Rosa holds a master of science degree in architecture and building design from Columbia University and a bachelor's degree in architecture from Pratt Institute. He has also served as director of the Columbia Architecture Galleries, adjunct professor at Columbia University and adjunct lecturer at Catholic University and New York City Technical College. Rosa has published several books and articles on architecture and architectural photography. From 1979 to 1989, he was a practicing architect with several firms, including Peter Eisenman's and Gwathmey Seigel.
The center has been without its top curator since the departure of Dennis McFadden, who left the museum in June to become associate director of the Davis Museum and Cultural Center at Wellesley College in Massachusetts. Tracy Myers, assistant curator of The Heinz Architectural Center, has served as interim curator since McFadden's departure.
Partly because the center is short of exhibition space, Myers, Armstrong and other museum staffers have decided to place the Wright office in off-site storage for an undetermined period.
But Myers denied rumors that it will be sold.
"It will go in storage, in anticipation of a reinstallation. We don't anticipate de-accessioning it," said Myers.
The space occupied by the Wright office will become general gallery space, designed by the center's original architects -- Cicognani Kalla Architects of New York -- in the same style as the earlier galleries. With 1,350 square feet, the new gallery will increase the center's exhibition space by 40 percent.
"Having this space will allow us to organize bigger and more ambitious shows, and also allow us to borrow larger shows," Myers said. "We expect to wire the new gallery for Internet access, to take advantage of new technologies that are becoming increasingly important in architecture exhibitions."
The renovation will begin in March, and the center will be closed from Feb. 28 to Oct. 28. The project also includes extending the center's two-story elevator, which now connects the second and third floors, to the first floor. The cost, in excess of $600,000, is funded by a gift from the Drue Heinz Trust.
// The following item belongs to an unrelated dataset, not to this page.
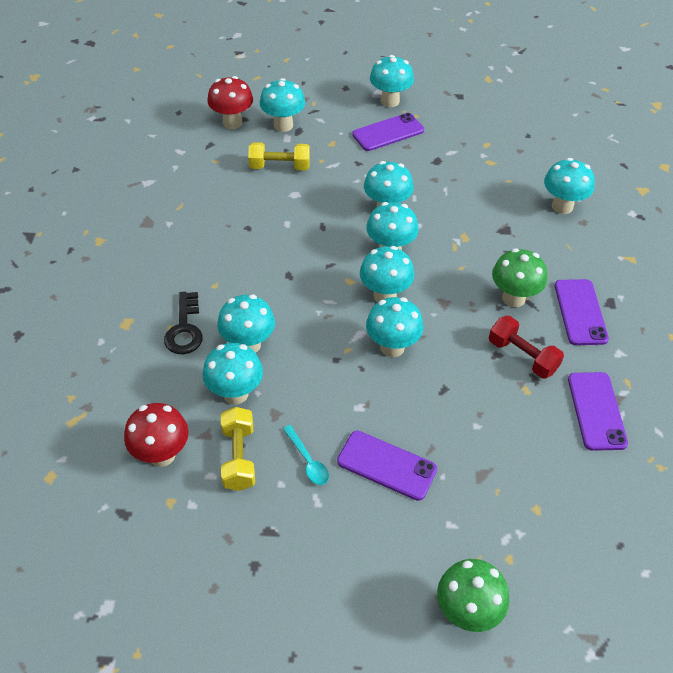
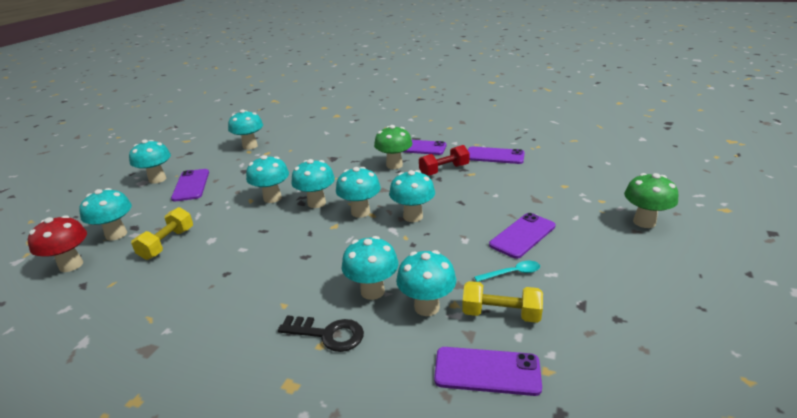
camera: 70 degrees left, 20 degrees down
(162, 454) = (487, 371): red mushroom -> purple phone
(562, 206) = (329, 138): turquoise mushroom -> turquoise mushroom (250, 146)

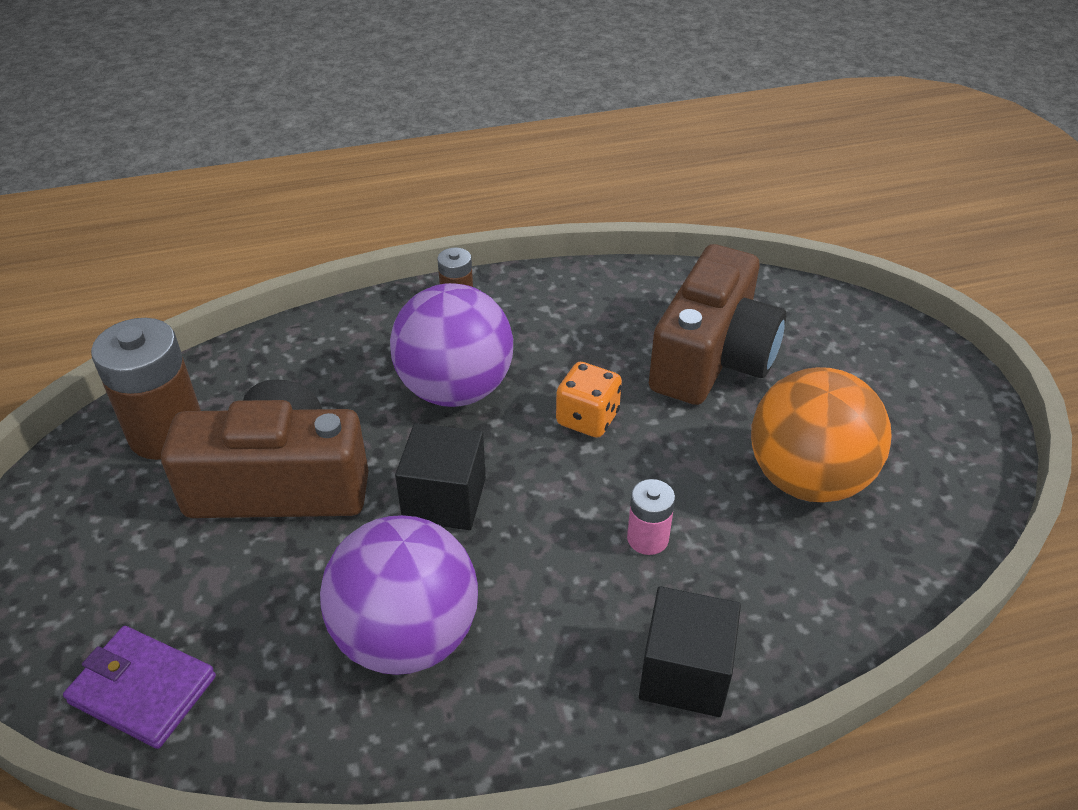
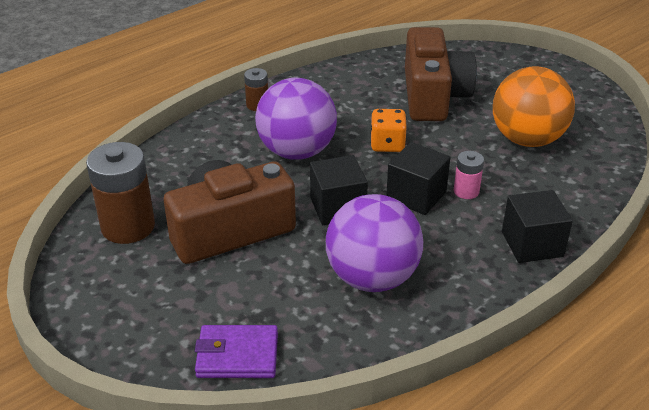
camera: 25 degrees left, 5 degrees down
(568, 519) = (416, 195): none -> black cube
Drue Heinz founded the center with a $10 million gift.
The office was Wright's last, located near San Francisco's Chinatown. It was a gift from the museum's Women's Committee, which purchased it from Wright collector Thomas Monaghan, founder of the Domino's pizza chain.
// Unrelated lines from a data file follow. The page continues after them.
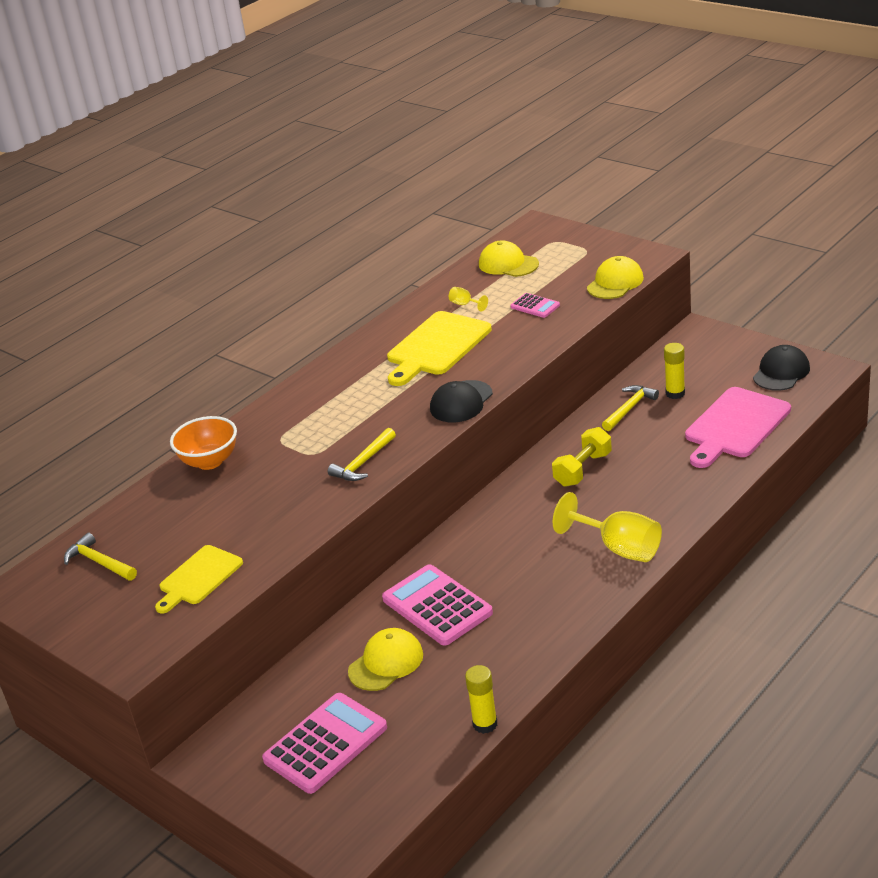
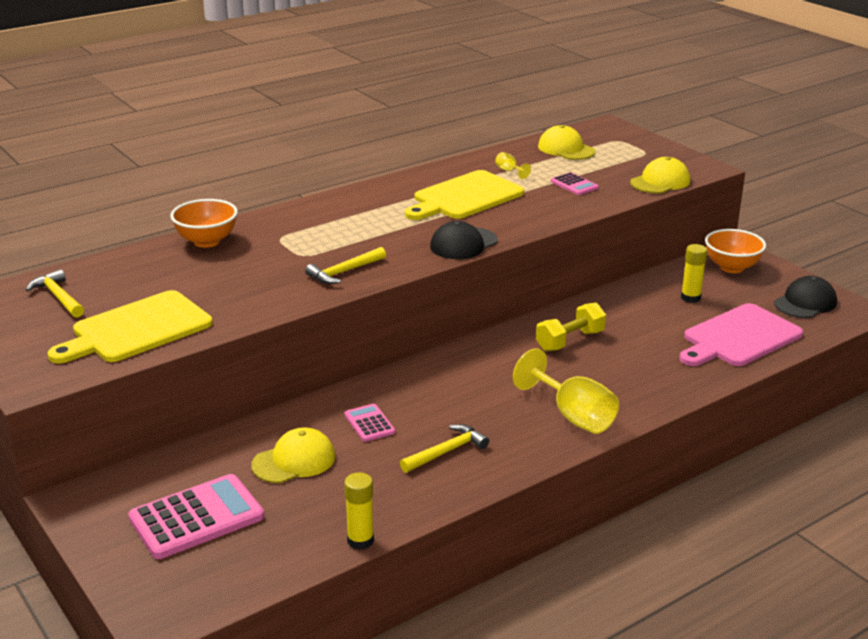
camera: 10 degrees right, 5 degrees down
(198, 577) = (137, 329): yellow cutting board -> yellow cutting board, size x1.57
(437, 606) = (369, 423): pink calculator -> pink calculator, size x0.51
(629, 408) = (639, 300): yellow hammer -> yellow hammer (446, 451)
(700, 349) = (731, 267): none -> orange bowl

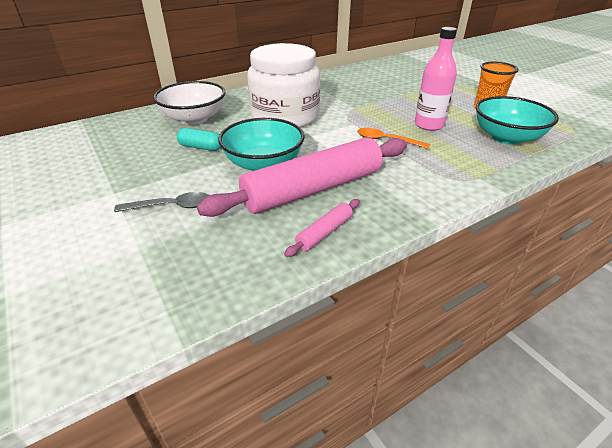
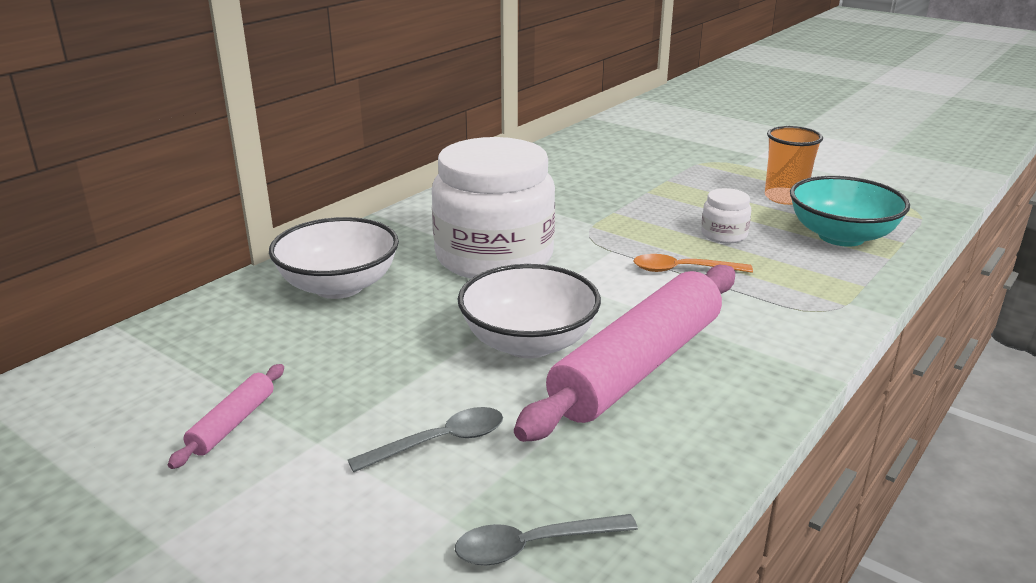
camera: 20 degrees left, 10 degrees down
(167, 275) = (532, 546): none -> grey spoon
(201, 147) = (398, 334): turquoise capsule -> none
(263, 164) = (528, 343): turquoise bowl -> white bowl
(324, 232) = (707, 427): pink rolling pin -> pink rolling pin (232, 423)
(429, 125) = (724, 234): pink bottle -> white jar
The acquisition of Wright's own office took some of the sting away from losing the office Wright designed for Edgar Kaufmann in Kaufmann's Downtown department store. Kaufmann's son donated that room to London's Victoria and Albert Museum, where it is now on view.
The exhibition of the Wright office at the Heinz Architectural Center -- and for visitors, the experience of it -- has been problematic because it is visible only behind glass, through a long bank of windows. While it occasionally has been opened to small, select groups, the office is inaccessible to the general public.
"It certainly has not been exhibited to its best advantage," Myers said. "Although it was a working office, it's now a museum object" and must be treated accordingly. To give the public complete access would put the office in jeopardy, Myers said. "There are no circumstances that we could present in which you could walk through it. You can't even see into the sacred space of Wright's [personal] office."
Myers said the decision to remove the Wright office from exhibition was made "by a number of people," but Rosa wasn't one of them; it was made before he was hired.
Asked why the decision was made without the new curator's input, Armstrong and Myers said there was a narrow window of opportunity to complete the work between scheduled exhibitions.
Rosa, for his part, is looking forward to having additional gallery space.
"While I think it's a very interesting room, it does prevent us from broadening the space," he said. "I'm only looking at what wonderful possibilities we have ahead for exhibits and installation pieces."